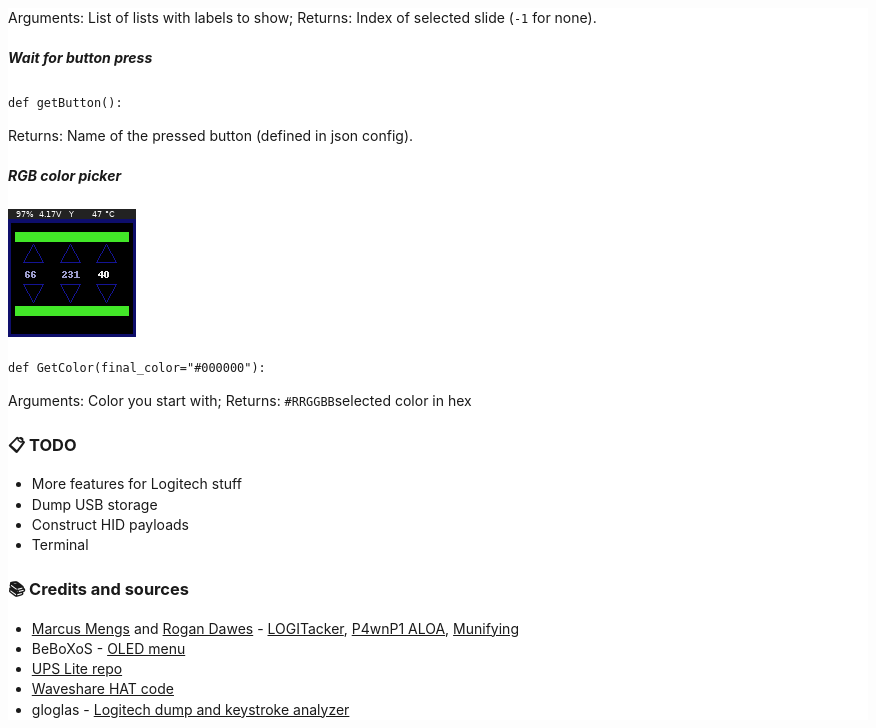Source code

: Arguments: List of lists with labels to show;
Returns: Index of selected slide (`-1` for none).

##### Wait for button press
`def getButton():`

Returns: Name of the pressed button (defined in json config).

##### RGB color picker
![Color picker](md_files/colors.png)

`def GetColor(final_color="#000000"):`

Arguments: Color you start with;
Returns: `#RRGGBB`selected color in hex

### 📋 TODO
* More features for Logitech stuff
* Dump USB storage
* Construct HID payloads
* Terminal

### 📚 Credits and sources
* [Marcus Mengs](https://github.com/mame82) and [Rogan Dawes](https://github.com/RoganDawes) - [LOGITacker](https://github.com/RoganDawes/LOGITacker), [P4wnP1 ALOA](https://github.com/RoganDawes/P4wnP1_aloa), [Munifying](https://github.com/RoganDawes/munifying)
* BeBoXoS - [OLED menu](https://github.com/beboxos/P4wnP1_ALOA_OLED_MENU_V2)
* [UPS Lite repo](https://github.com/linshuqin329/UPS-Lite)
* [Waveshare HAT code](https://www.waveshare.com/wiki/File:1.44inch-LCD-HAT-Code.7z)
* gloglas - [Logitech dump and keystroke analyzer](https://github.com/gloglas/Plug-and-Dump)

ЗАДАНИЕ: Оформите все строки записей выше в виде нумерованного списка, пропустив пустые строки. Изображения в ответ, пожалуйста, не включайте.

ГОТОВОЕ РЕШЕНИЕ:
1. Source code
2. : Arguments: List of lists with labels to show;
3. Returns: Index of selected slide (`-1` for none).
4. ##### Wait for button press
5. `def getButton():`
6. Returns: Name of the pressed button (defined in json config).
7. ##### RGB color picker
8. ![Color picker](md_files/colors.png)
9. `def GetColor(final_color="#000000"):`
10. Arguments: Color you start with;
11. Returns: `#RRGGBB`selected color in hex
12. ### 📋 TODO
13. * More features for Logitech stuff
14. * Dump USB storage
15. * Construct HID payloads
16. * Terminal
17. ### 📚 Credits and sources
18. * [Marcus Mengs](https://github.com/mame82) and [Rogan Dawes](https://github.com/RoganDawes) - [LOGITacker](https://github.com/RoganDawes/LOGITacker), [P4wnP1 ALOA](https://github.com/RoganDawes/P4wnP1_aloa), [Munifying](https://github.com/RoganDawes/munifying)
19. * BeBoXoS - [OLED menu](https://github.com/beboxos/P4wnP1_ALOA_OLED_MENU_V2)
20. * [UPS Lite repo](https://github.com/linshuqin329/UPS-Lite)
21. * [Waveshare HAT code](https://www.waveshare.com/wiki/File:1.44inch-LCD-HAT-Code.7z)
22. * gloglas - [Logitech dump and keystroke analyzer](https://github.com/gloglas/Plug-and-Dump)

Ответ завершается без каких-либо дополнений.